運命的なオレンジ

西麻布バーオレンジ店内

1998年秋、世の中は「しし座流星群」の話題でなにかと盛り上がっておりました。我々夫婦も、それぞれ当時の勤め先からの帰宅後、観測スポットを探そうと真夜中の散歩にでかけました。

ウロウロしていた時、「いい場所がありますよ」と若い男性に声をかけられました。A氏です。

A氏は近くの建築事務所にて徹夜の仕事中で、休憩の合間にそとへ出たところ、空を見上げながら歩く我々を見かけて声をかけ、流星がよく見える場所へ誘ってくれたのです。そして三人で流星群を堪能した後、「コーヒーでもいかがですか」と言うA氏のお言葉に甘えて、事務所にお邪魔することにしました。
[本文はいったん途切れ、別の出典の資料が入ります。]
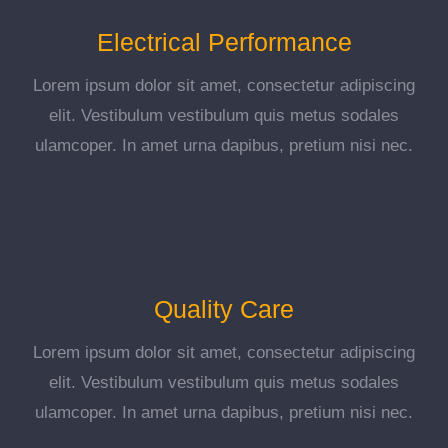
Electrical Performance
Lorem ipsum dolor sit amet, consectetur adipiscing
elit. Vestibulum vestibulum quis metus sodales
ulamcoper. In amet urna dapibus, pretium nisi nec.
Quality Care
Lorem ipsum dolor sit amet, consectetur adipiscing
elit. Vestibulum vestibulum quis metus sodales
ulamcoper. In amet urna dapibus, pretium nisi nec.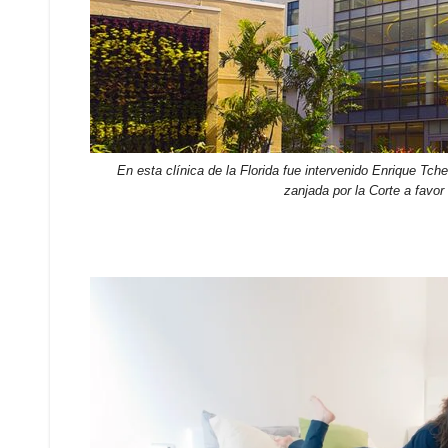
En esta clínica de la Florida fue intervenido Enrique Tch
zanjada por la Corte a favor 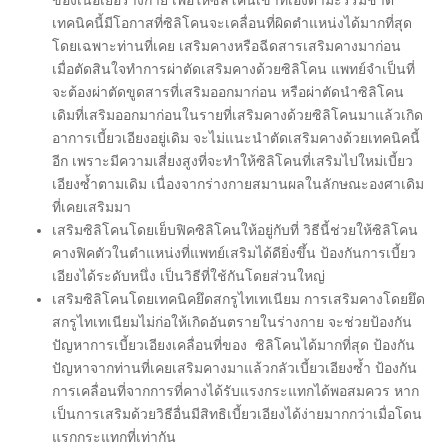
ของเนื้อเยื้อร่างกาย เพื่อให้ซิลิโคนเข้าที่เองตามะรรมชาติ
เทคนิคนี้มีโอกาสที่ซิลิโคนจะเคลื่อนที่ผิดตำแหน่งได้มากที่สุด
โดยเฉพาะท่านที่เคย เสริมคางหรือฉีดสารเสริมคางมาก่อน
เมื่อตัดสินใจทำการผ่าตัดเสริมคางด้วยซิลิโคน แพทย์จำเป็นที่
จะต้องผ่าตัดขูดสารที่เสริมออกมาก่อน หรือผ่าตัดนำซิลิโคน
เดิมที่เสริมออกมาก่อนในรายที่เสริมคางด้วยซิลิโคนมาแล้วเกิด
อาการเบี้ยวเอียงอยู่เดิม จะไม่แนะนำตัดเสริมคางด้วยเทคนิคนี้
อีก เพราะมีความเสี่ยงสูงที่จะทำให้ซิลิโคนที่เสริมไปใหม่เบี้ยว
เอียงซ้ำตามเดิม เนื่องจากร่างกายสมานผลในลักษณะองศาเดิม
ที่เคยเสริมมา
เสริมซิลิโคนโดยเย็บฟิคซิลิโคนให้อยู่กับที่ วิธีนี้ช่วยให้ซิลิโคน
คางฟิคตัวในตำแหน่งที่แพทย์เสริมได้ดียิ่งขึ้น ป้องกันการเบี้ยว
เอียงได้ระดับหนึ่ง เป็นวิธีที่ใช้กันโดยส่วนใหญ่
เสริมซิลิโคนโดยเทคนิคยึดสกรูไทเทเนียม การเสริมคางโดยยึด
สกรูไทเทเนียมไม่ก่อให้เกิดอันตรายในร่างกาย จะช่วยป้องกัน
ปัญหาการเบี้ยวเอียงเคลื่อนที่ของ ซิลิโคนได้มากที่สุด ป้องกัน
ปัญหาจากท่านที่เคยเสริมคางมาแล้วกลัวเบี้ยวเอียงซ้ำ ป้องกัน
การเคลื่อนที่จากการที่คางได้รับแรงกระแทกได้พอสมควร หาก
เป็นการเสริมด้วยวิธีอื่นมีสิทธิเบี้ยวเอียงได้ง่ายมากกว่าเมื่อโดน
แรกกระแทกที่เท่ากัน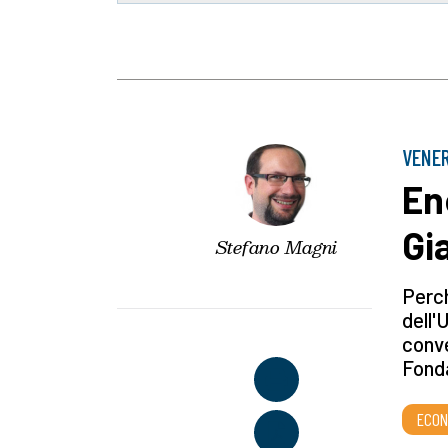
VENER
En
Gi
Stefano Magni
Perch
dell'
conve
Fonda
ECON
建築やインターネットの可能性の事などを熱く語られるA氏が、その時はとても印象的でした。

以来、親交を暖めること一年以上、そして2000年5月、西麻布「バーオレンジ」が誕生した訳ですが、内装デザインを手掛けてくれたのは、流星のように我々の前に現れたA氏であるのはモチロンのことです。

こう考えると、人との出会いによって、先の人生がどう変化するのか判らないものですね。実は当時、近い将来につくるであろう自分の店の内装デザインは、別のかたが、おぼろげながら候補にあったのです。あれから数年経ちますが、A氏は勿論、A氏のご家族みなさんとのお付き合いは、今も変わらず、ほのぼのと続いております。

ちなみに、あの日の運命的な出会いの当日、我々の前にコーヒーは出てきませんでした。

オレンジ便り 2004年 11月配信分


追記:その後まもなく、A氏は独立してご自身の建築事務所を構えられました。